One good “surrogate measure” is to calculate the ratio between your triglycerides and your HDL (so-called “good cholesterol”). Divide triglycerides by HDL—so for example, if triglycerides are 150 and HDL is 50, your ratio is 3. A ratio of 2 (or less) is superb and shows low likelihood for IR and little risk for a heart attack. A ratio of 5 means it’s time to pay attention to your diet.
Second way: Stand a few feet in front of a wall, and walk straight toward it. If your belly hits the wall before your nose does, you are insulin-resistant.
Third way: Order an inexpensive lab test called fasting insulin. Take the result, together with your fasting glucose (available on practically every blood test your doctor ever ordered), and plug those two numbers into an online calculator called a HOMA-2 calculator. It will give you an IR score, just like a BMI calculator tells you your BMI based on height and weight. [Editor’s note: one site that features a HOMA-2 calculator is thebloodcode.com/homa-ir-calculator.)

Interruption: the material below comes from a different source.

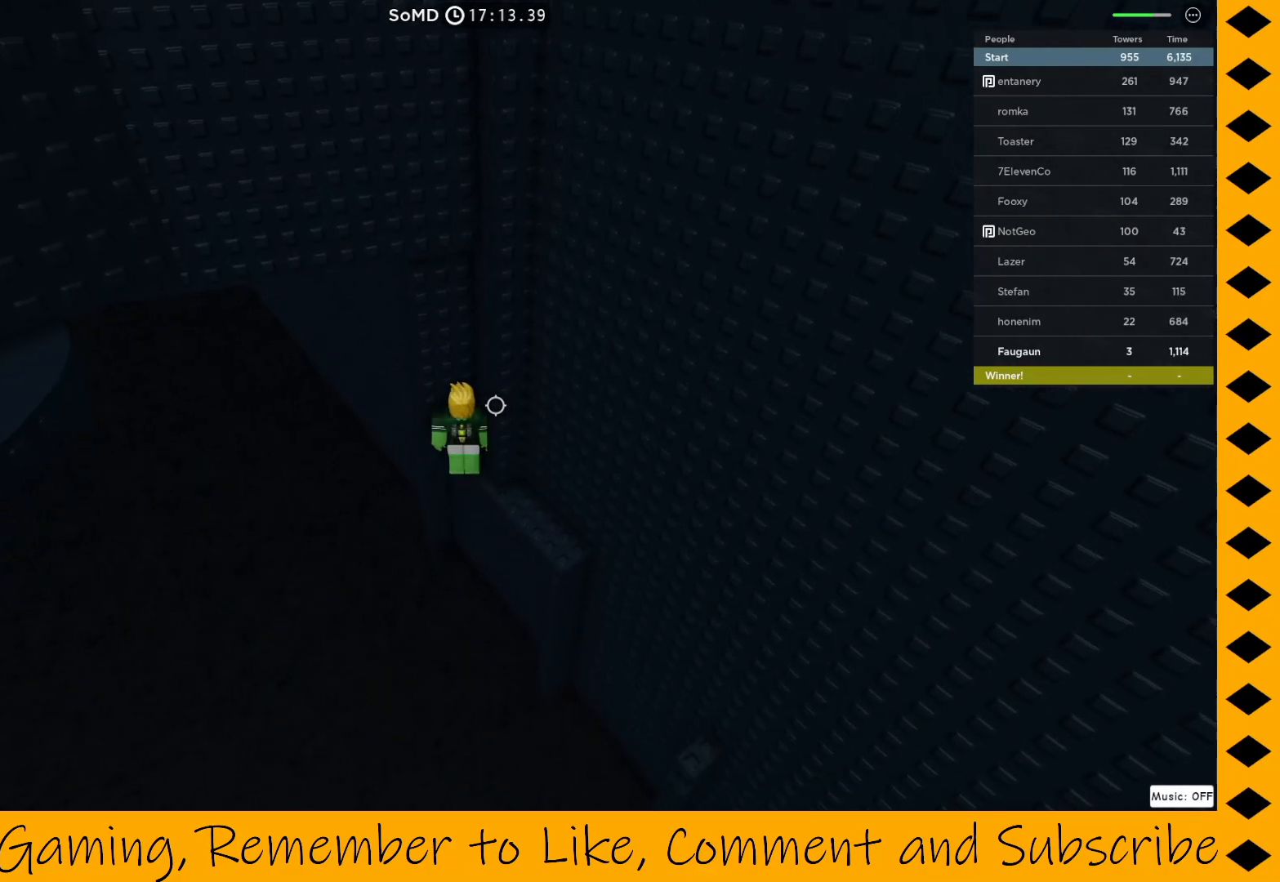
{"keys": [], "mouse": ["right"], "events": []}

The state-of-the-art way—the one I recommend if at all possible—is the LP-IR test given by LabCorp (labcorp. com). Ask your doctor to order it.
What to Do About It
The best news about IR is that if you identify it early, you can turn it around. And you can do that without drugs. It’s completely modifiable by diet—specifically, a low-carb, high-fat diet, which can (and usually does) reverse IR. You just need to find a low-carb eating plan that works for you. And stick with it. (Shameless plug: the recently released 4th edition of my book Living Low Carb can help.)
If you focus on lowering insulin resistance, you will be doing your heart a much bigger favor than if you focus on lowering your LDL cholesterol. Emerging evidence—and clinical experience— is showing that insulin resistance shows up well in advance of other markers for heart disease, including elevated blood sugar, A1C, triglycerides, and disordered blood lipids. So pay attention!
And do me a favor—when the link between IR and heart disease finally becomes accepted in the medical establishment, please just remember one thing: You heard it here first.